The human poorly-differentiated squamous cell carcinoma NPC cell line HNE3 was used to study the role of SERPINC1 in NPC; si-SERPINC1 was transfected into HNE3 cells. The efficiency of SERPINC1-siRNA transfection was determined via RT-qPCR and western blot analysis. It was demonstrated that the expression levels of SERPINC1 mRNA and protein were significantly decreased in HNE3 cells following SERPINC1 knockdown compared with the negative siRNA-transfected (empty vector) control group (P<0.01; Fig. 2A-C). The proliferation of HNE3 cells was determined via a CCK-8 assay; cell proliferation was significantly reduced at 12, 24 and 48 h following transfection with SERPINC1-siRNA compared with the empty vector control (P<0.05, P<0.05 and P<0.01; Fig. 2D). The results indicated that transfection of the SERPINC1-siRNA were successfully conducted, and that downregulation of SERPINC1 expression induced a decrease in the proliferation of NPC cells.
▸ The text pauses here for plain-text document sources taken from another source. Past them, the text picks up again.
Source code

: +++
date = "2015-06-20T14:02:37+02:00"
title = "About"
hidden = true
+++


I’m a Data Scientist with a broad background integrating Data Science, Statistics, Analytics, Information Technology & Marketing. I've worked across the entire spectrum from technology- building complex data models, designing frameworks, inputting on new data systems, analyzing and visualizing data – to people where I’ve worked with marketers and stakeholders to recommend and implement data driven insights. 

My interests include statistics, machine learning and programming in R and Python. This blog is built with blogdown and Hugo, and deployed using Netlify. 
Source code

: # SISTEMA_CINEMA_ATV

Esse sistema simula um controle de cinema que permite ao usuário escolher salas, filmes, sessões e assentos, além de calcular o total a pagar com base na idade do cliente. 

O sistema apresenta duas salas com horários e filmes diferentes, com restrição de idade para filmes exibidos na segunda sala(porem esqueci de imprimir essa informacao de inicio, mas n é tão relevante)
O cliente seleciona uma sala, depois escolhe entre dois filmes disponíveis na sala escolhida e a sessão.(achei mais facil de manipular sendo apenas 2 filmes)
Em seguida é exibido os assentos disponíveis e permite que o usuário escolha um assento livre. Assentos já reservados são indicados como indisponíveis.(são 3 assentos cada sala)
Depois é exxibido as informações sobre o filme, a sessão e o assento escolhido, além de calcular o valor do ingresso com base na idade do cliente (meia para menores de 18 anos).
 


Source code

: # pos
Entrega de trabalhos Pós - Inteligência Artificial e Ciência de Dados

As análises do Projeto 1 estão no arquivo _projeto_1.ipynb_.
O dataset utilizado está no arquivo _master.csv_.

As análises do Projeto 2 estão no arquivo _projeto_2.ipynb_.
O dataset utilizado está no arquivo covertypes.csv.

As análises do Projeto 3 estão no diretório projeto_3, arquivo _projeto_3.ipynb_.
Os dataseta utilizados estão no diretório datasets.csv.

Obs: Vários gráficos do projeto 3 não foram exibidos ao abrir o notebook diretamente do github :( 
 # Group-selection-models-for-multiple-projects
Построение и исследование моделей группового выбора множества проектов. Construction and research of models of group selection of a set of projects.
Flow cytometry was performed to investigate the apoptosis and proliferation of HNE3 cells following SERPINC1-siRNA transfection. No significant differences in apoptosis or proliferation were reported between the empty vector and non-transfected control groups. Conversely, the apoptotic rate of the SERPINC1-siRNA group was significantly increased compared with the empty vector group (P<0.01; Fig. 3A and B), whereas proliferation was reduced following SERPINC1 knockdown compared with the empty vector group (P<0.01; Fig. 3C and D). The results indicated that SERPINC1 gene silencing inhibited the proliferation and promoted the apoptosis of NPC cells.
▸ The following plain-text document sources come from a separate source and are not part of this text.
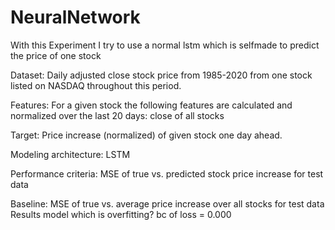 # NeuralNetwork
With this Experiment I try to use a normal lstm which is selfmade to predict the price of one stock

Dataset: Daily adjusted close stock price from 1985-2020 from one stock listed on NASDAQ throughout this period.

Features: For a given stock the following features are calculated and normalized over the last 20 days: close of all stocks

Target: Price increase (normalized) of given stock one day ahead.

Modeling architecture: 
LSTM

Performance criteria: 
MSE of true vs. predicted stock price increase for test data

Baseline: 
MSE of true vs. average price increase over all stocks for test data
Results
model which is overfitting? bc of loss = 0.000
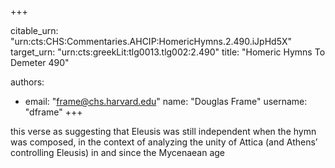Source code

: +++


citable_urn: "urn:cts:CHS:Commentaries.AHCIP:HomericHymns.2.490.iJpHd5X"
target_urn: "urn:cts:greekLit:tlg0013.tlg002:2.490"
title: "Homeric Hymns To Demeter 490"

authors:
- email: "frame@chs.harvard.edu"
  name: "Douglas Frame"
  username: "dframe"
+++

<p>this verse as suggesting that Eleusis was still independent when the hymn was composed, in the context of analyzing the unity of Attica (and Athens’ controlling Eleusis) in and since the Mycenaean age</p>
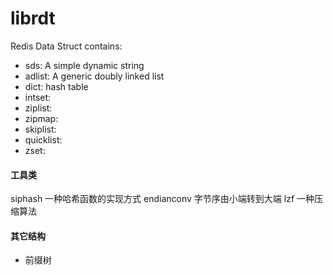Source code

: # librdt
Redis Data Struct contains:  
-   sds: A simple dynamic string
-   adlist: A generic doubly linked list
-   dict: hash table
-   intset:
-   ziplist:
-   zipmap:
-   skiplist:
-   quicklist:
-   zset:

#### 工具类
siphash 一种哈希函数的实现方式
endianconv 字节序由小端转到大端
lzf 一种压缩算法

#### 其它结构
-   前缀树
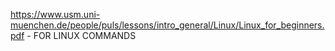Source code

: https://www.usm.uni-muenchen.de/people/puls/lessons/intro_general/Linux/Linux_for_beginners.pdf  - FOR LINUX COMMANDS
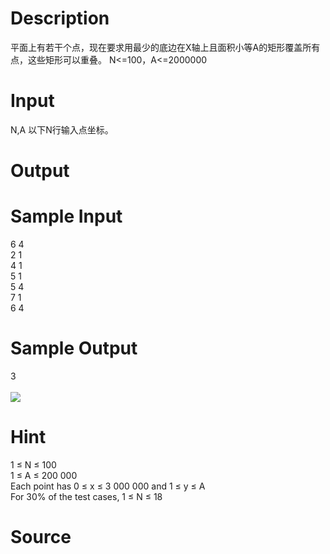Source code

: 
# Description

<div class="content">平面上有若干个点，现在要求用最少的底边在X轴上且面积小等A的矩形覆盖所有点，这些矩形可以重叠。
N&lt;=100，A&lt;=2000000
</div>

# Input

<div class="content">N,A
以下N行输入点坐标。</div>

# Output

<div class="content"></div>

# Sample Input

<div class="content"><span class="sampledata">6 4 <br/>
2 1 <br/>
4 1 <br/>
5 1 <br/>
5 4 <br/>
7 1 <br/>
6 4 </span></div>

# Sample Output

<div class="content"><span class="sampledata">3<br/>
<br/>
<img border="0" src="source/bzoj/1766/img/aHR0cHM6Ly9seWRzeS5jb20vSnVkZ2VPbmxpbmUvaW1hZ2VzLzE3NjYuanBn.jpg"/> </span></div>

# Hint

<div class="content"><p>1 ≤ N ≤ 100 <br/>
1 ≤ A ≤ 200 000 <br/>
Each point has 0 ≤ x ≤ 3 000 000 and 1 ≤ y ≤ A <br/>
For 30% of the test cases, 1 ≤ N ≤ 18 </p></div>

# Source

<div class="content"><p><a href="problemset.php?search="></a></p></div>

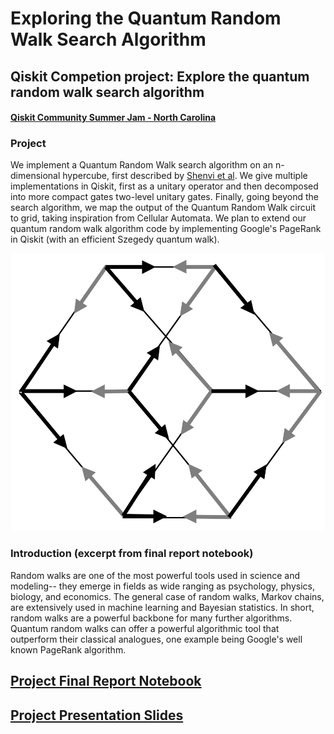 # Exploring the Quantum Random Walk Search Algorithm

## Qiskit Competion project: Explore the quantum random walk search algorithm

#### [Qiskit Community Summer Jam - North Carolina](https://www.hackerearth.com/challenges/hackathon/qiskit-community-summer-jam-north-carolina/)

### Project
We implement a Quantum Random Walk search algorithm on an n-dimensional hypercube, first described by [Shenvi et al](https://arxiv.org/abs/quant-ph/0210064). We give multiple implementations in Qiskit, first as a unitary operator and then decomposed into more compact gates two-level unitary gates. Finally, going beyond the search algorithm, we map the output of the Quantum Random Walk circuit to grid, taking inspiration from Cellular Automata. We plan to extend our quantum random walk algorithm code by implementing Google's PageRank in Qiskit (with an efficient Szegedy quantum walk). 

![Credit: Shenvi et. al 2003](media/shenvi.png)

### Introduction (excerpt from final report notebook)
Random walks are one of the most powerful tools used in science and modeling-- they emerge in fields as wide ranging as psychology, physics, biology, and economics. The general case of random walks, Markov chains, are extensively used in machine learning and Bayesian statistics. In short, random walks are a powerful backbone for many further algorithms. Quantum random walks can offer a powerful algorithmic tool that outperform their classical analogues, one example being Google's well known PageRank algorithm.



## [Project Final Report Notebook](https://github.com/nickk124/quantumsearch/blob/master/random_walk_search.ipynb)
## [Project Presentation Slides](https://github.com/nickk124/quantumsearch/blob/master/quantum_search_presentation.pdf)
To further investigate the effects of SERPINC1 knockdown on the proliferation and apoptosis of HNE3 cells, RT-qPCR and western blot analyses were conducted to determine the expression of apoptosis-associated (Bax, Bcl-2 and survivin) and cell cycle-associated (cyclin D1 and p53) genes and proteins, respectively. It was revealed that the expression levels of Bax mRNA were significantly upregulated in SERPINC1-siRNA-transfected cells compared with the empty vector group, whereas those of Bcl-2 and survivin mRNA were downregulated (P<0.01; Fig. 4A-C). Additionally, the expression levels of cyclin D1 mRNA were significantly decreased and those of p53 increased following silencing of the SERPINC1 gene compared with the empty vector group (P<0.01; Fig. 4D-G). Similar alterations in the expression levels of the genes were also reported at the protein level (P<0.01; Fig. 4F and G), indicating that the suppression of SERPINC1 expression promoted the expression of proapoptotic factors, inhibited the expression of antiapoptotic factors and suppressed proliferation via regulation of cell cycle-associated genes in NPC cells.
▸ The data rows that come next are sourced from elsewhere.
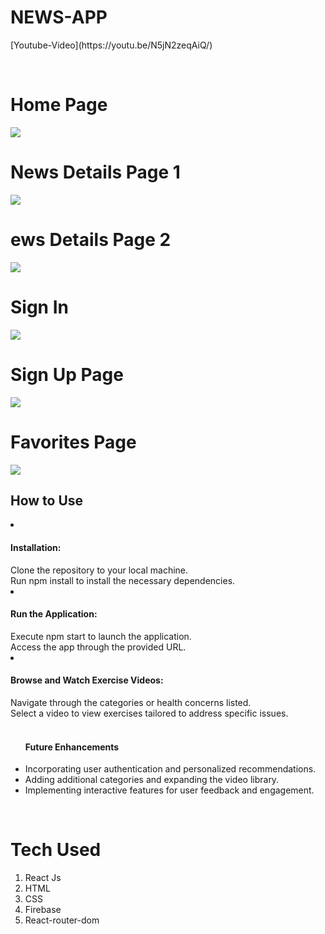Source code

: <h1>NEWS-APP</h1>
<p>[Youtube-Video](https://youtu.be/N5jN2zeqAiQ/)</p>
<br/>

  <h1>Home Page</h1>
  <img src="https://github.com/CheemaMahesh/news-app/assets/124231713/84e23206-0f90-40ab-b7a8-7ba5dc721938">

<br/>

  <h1>News Details Page 1</h1>
  <img src="https://github.com/CheemaMahesh/news-app/assets/124231713/c707ac12-470b-4f07-9fdc-4102f3fb83fb">
  <br/>

 
  <h1>ews Details Page 2</h1>
  <img src="https://github.com/CheemaMahesh/news-app/assets/124231713/e906c9d7-3580-4169-b3f7-76234ec39173">
  <br/>

  
  <h1>Sign In</h1>
  <img src="https://github.com/CheemaMahesh/news-app/assets/124231713/c0249bd6-1e5a-479f-8527-e2f4056a0021">
  <br/>
  
  <h1>Sign Up Page</h1>
  <img src="https://github.com/CheemaMahesh/news-app/assets/124231713/32bead4f-e743-4acb-a04b-c7191a465de9">
  <br/>
   <h1>Favorites Page</h1>
  <img src="https://github.com/CheemaMahesh/news-app/assets/124231713/ee97a339-7960-40c5-82df-fd0bae40d9ef">
  <br/>
  
  



<h2>How to Use
</h2>
<li>
<h4><b>Installation:
</b></h4></li>
Clone the repository to your local machine.<br/>
Run npm install to install the necessary dependencies.<br/>

<li>
<h4><b>Run the Application:</b></h4>
</li>
Execute npm start to launch the application.<br/>
Access the app through the provided URL.<br/>

<li>
<h4><b>Browse and Watch Exercise Videos:</b></h4>
</li>
Navigate through the categories or health concerns listed.<br/>
Select a video to view exercises tailored to address specific issues.<br/>

</ol>

<br/>
<ul>
<h4>Future Enhancements
</h4>
<li>Incorporating user authentication and personalized recommendations.
</li>
<li>Adding additional categories and expanding the video library.
</li>
<li>Implementing interactive features for user feedback and engagement.
</li>

</ul>
<br/>

<h1>Tech Used</h1>
<ol>
  <li>React Js</li>
    <li>HTML</li>
    <li>CSS</li>
    <li>Firebase</li>
    <li>React-router-dom</li>
</ol>
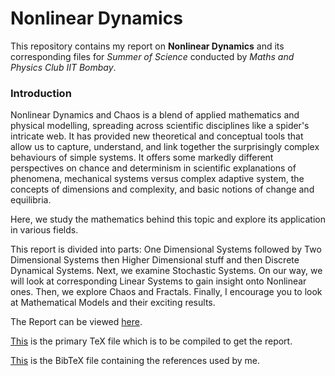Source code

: Nonlinear Dynamics
==================

This repository contains my report on **Nonlinear Dynamics** and its
corresponding files for *Summer of Science* conducted by *Maths and Physics Club
IIT Bombay*.

### Introduction

Nonlinear Dynamics and Chaos is a blend of applied mathematics and physical
modelling, spreading across scientific disciplines like a spider's intricate
web. It has provided new theoretical and conceptual tools that allow us to
capture, understand, and link together the surprisingly complex behaviours of
simple systems. It offers some markedly different perspectives on chance and
determinism in scientific explanations of phenomena, mechanical systems versus
complex adaptive system, the concepts of dimensions and complexity, and basic
notions of change and equilibria.

Here, we study the mathematics behind this topic and explore its application in
various fields.

This report is divided into parts: One Dimensional Systems followed by Two
Dimensional Systems then Higher Dimensional stuff and then Discrete Dynamical
Systems. Next, we examine Stochastic Systems. On our way, we will look at
corresponding Linear Systems to gain insight onto Nonlinear ones. Then, we
explore Chaos and Fractals. Finally, I encourage you to look at Mathematical
Models and their exciting results.

The Report can be viewed
[here](https://github.com/paramrathour/Nonlinear-Dynamics/blob/master/Nonlinear%20Dynamics.pdf).

[This](https://github.com/paramrathour/Nonlinear-Dynamics/blob/master/Nonlinear%20Dynamics.tex)
is the primary TeX file which is to be compiled to get the report.

[This](https://github.com/paramrathour/Nonlinear-Dynamics/blob/master/References.bib)
is the BibTeX file containing the references used by me.
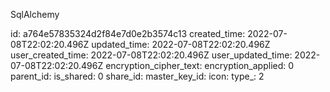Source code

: SqlAlchemy

id: a764e57835324d2f84e7d0e2b3574c13
created_time: 2022-07-08T22:02:20.496Z
updated_time: 2022-07-08T22:02:20.496Z
user_created_time: 2022-07-08T22:02:20.496Z
user_updated_time: 2022-07-08T22:02:20.496Z
encryption_cipher_text: 
encryption_applied: 0
parent_id: 
is_shared: 0
share_id: 
master_key_id: 
icon: 
type_: 2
The mechanisms underlying the effects of SERPINC1 on the proliferation and apoptosis of NPC cells were investigated by evaluating the expression and phosphorylation levels of PI3K/Akt/mTOR-associated proteins. It was revealed that the phosphorylation levels of PI3K, Akt and mTOR were significantly decreased in HNE3 cells following transfection with SERPINC1-siRNA compared with the empty vector control group (P<0.01; Fig. 5A-D), suggesting that SERPINC1 knockdown inhibited the activity of the PI3K/Akt/mTOR pathway.